While most people have some amount of good debt on their plate (mortgages, car payments, etc.), it’s the bad debt (credit card debt, student loans, etc.) that is best to focus on managing and eliminating. Consider creating a debt summary to track your total debt to make sure the amount is gradually decreasing.

 

Step 5: Review Your Retirement Savings

Whether retirement is decades down the line or within the upcoming year, reviewing your retirement savings on an annual basis is a great habit. Take the time to assess whether you can increase your contributions by a little or a lot (especially while the stock market is down).

 

Step 6: Revisit Short and Long-Term Goals

A lot can change in a year: marriage, death, divorce, birth of a child, a major career change. Even small adjustments like a job promotion or sending a child to college have a significant impact on your financial status.
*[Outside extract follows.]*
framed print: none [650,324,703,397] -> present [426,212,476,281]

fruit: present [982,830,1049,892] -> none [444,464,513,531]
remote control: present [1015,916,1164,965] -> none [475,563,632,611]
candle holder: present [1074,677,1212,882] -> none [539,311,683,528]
That’s why it’s important to regularly review your long-term goals and progress towards them, while also revisiting and evaluating your shorter-term goals.

 

Step 7: Revisit Your Estate Plan

Leaving your family with an outdated (or no) will, trust or powers of attorney can lead to major issues down the line. As you assess your estate plan, make sure you’re accounting for newly acquired assets (houses, cars, pets, etc.), checking that your beneficiaries are up-to-date, and your designees remain willing and able to step in if needed.

 

We hope the above is a helpful checklist to refocus on your finances this September. The advisors at Charter Oak continued to be grateful and humbled by the pleasure of serving our many clients. We wish you the best as summer winds down and the autumn leaves begin to fly.